Reflect briefly (write a few bullet points):
- Responsibility
- When an algorithm trained on biased data produces discriminatory outcomes, who is responsible?
- Data collectors?
- Model designers?
- The organization that deploys it?
- Regulators who set (or fail to set) rules?
- Justice perspectives
- Utilitarian: Which fairness metric or design choice seems to maximize overall well-being, and for whom?
- Kantian: Which choices best respect people as ends in themselves, not just data points or means to profit?
- Rawlsian: Which design best improves the situation of the worst-off group?
- Your stance
- Choose one real-world AI context (hiring, policing, healthcare triage, credit scoring, content recommendation).
- In 3–4 sentences, describe:
- A likely source of bias.
- The main kind of harm (classification, prediction, or personalization).
- Which fairness metric you would prioritize and why, using one ethical theory to justify your choice.

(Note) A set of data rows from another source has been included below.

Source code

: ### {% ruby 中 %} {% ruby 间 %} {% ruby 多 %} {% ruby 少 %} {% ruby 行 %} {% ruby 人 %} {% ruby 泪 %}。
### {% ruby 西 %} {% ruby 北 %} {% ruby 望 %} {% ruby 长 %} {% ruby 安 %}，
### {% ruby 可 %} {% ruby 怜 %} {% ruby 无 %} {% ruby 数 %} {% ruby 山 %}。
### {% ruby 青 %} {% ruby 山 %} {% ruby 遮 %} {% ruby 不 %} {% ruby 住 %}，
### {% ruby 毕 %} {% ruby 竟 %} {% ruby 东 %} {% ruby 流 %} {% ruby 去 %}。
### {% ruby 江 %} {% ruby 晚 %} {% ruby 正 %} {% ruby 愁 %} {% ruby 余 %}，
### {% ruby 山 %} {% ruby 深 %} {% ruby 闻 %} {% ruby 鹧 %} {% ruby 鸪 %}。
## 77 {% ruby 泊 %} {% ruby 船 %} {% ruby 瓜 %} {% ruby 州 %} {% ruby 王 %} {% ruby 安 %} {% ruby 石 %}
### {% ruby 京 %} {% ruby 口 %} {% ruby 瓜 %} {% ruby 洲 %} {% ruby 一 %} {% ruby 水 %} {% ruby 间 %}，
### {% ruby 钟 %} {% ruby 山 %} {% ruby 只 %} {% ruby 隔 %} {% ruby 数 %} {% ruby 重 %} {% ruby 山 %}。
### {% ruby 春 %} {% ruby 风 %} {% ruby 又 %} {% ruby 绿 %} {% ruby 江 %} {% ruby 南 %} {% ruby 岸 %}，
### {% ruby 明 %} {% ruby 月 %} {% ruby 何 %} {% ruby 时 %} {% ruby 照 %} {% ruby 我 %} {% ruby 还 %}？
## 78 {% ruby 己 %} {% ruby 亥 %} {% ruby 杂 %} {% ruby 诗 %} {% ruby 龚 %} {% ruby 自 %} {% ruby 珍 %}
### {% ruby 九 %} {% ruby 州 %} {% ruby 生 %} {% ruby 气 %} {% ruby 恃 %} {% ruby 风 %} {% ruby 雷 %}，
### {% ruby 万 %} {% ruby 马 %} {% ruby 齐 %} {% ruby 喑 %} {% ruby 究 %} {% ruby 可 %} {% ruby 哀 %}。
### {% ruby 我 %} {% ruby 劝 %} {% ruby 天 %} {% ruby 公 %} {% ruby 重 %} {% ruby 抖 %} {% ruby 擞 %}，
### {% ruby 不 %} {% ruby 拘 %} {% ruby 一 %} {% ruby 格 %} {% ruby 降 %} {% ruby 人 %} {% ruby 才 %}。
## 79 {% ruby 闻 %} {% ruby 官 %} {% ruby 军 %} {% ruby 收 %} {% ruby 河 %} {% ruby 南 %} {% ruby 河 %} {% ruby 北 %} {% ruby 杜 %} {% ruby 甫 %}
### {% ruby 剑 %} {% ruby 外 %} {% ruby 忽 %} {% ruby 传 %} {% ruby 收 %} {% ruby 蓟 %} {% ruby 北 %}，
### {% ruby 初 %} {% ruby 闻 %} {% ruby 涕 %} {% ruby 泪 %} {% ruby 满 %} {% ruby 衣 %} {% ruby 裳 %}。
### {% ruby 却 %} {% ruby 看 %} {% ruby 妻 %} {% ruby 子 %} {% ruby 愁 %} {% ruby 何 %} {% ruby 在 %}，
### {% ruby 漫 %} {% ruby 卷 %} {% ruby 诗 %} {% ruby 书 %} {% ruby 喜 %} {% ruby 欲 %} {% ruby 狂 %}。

This exercise helps you see that "neutral" algorithms inevitably make moral choices, and that designers, deployers, and regulators share responsibility for those choices.
Key Terms
- equalized odds
- A group fairness criterion requiring that true positive rates and false positive rates are similar across protected groups.
- fairness metric
- A formal, quantitative definition used to evaluate whether an algorithm treats different groups fairly according to a specific criterion.
- prediction harm
- Harm caused by unequal or misused predictions, such as systematically less accurate risk scores for some groups or using risk estimates mainly to punish rather than support.
- algorithmic bias
- Systematic patterns in algorithmic outputs that unfairly disadvantage certain individuals or groups, often by reproducing existing social inequalities.
- demographic parity
- A group fairness criterion requiring that the probability of receiving a positive outcome (such as being hired or approved for a loan) is similar across protected groups.
- responsibility gap
- A situation in which it is unclear who is morally or legally responsible for the actions and impacts of an AI system.
- classification harm
- Harm arising from being placed into certain categories by an algorithm, leading to misclassification, stigma, or lost opportunities.
- personalization harm
- Harm resulting from tailored content or recommendations, including echo chambers, manipulative targeting, or unequal visibility of opportunities.
- structural injustice
- Persistent and widespread social arrangements that systematically disadvantage some groups, even without explicit discriminatory intent by individuals.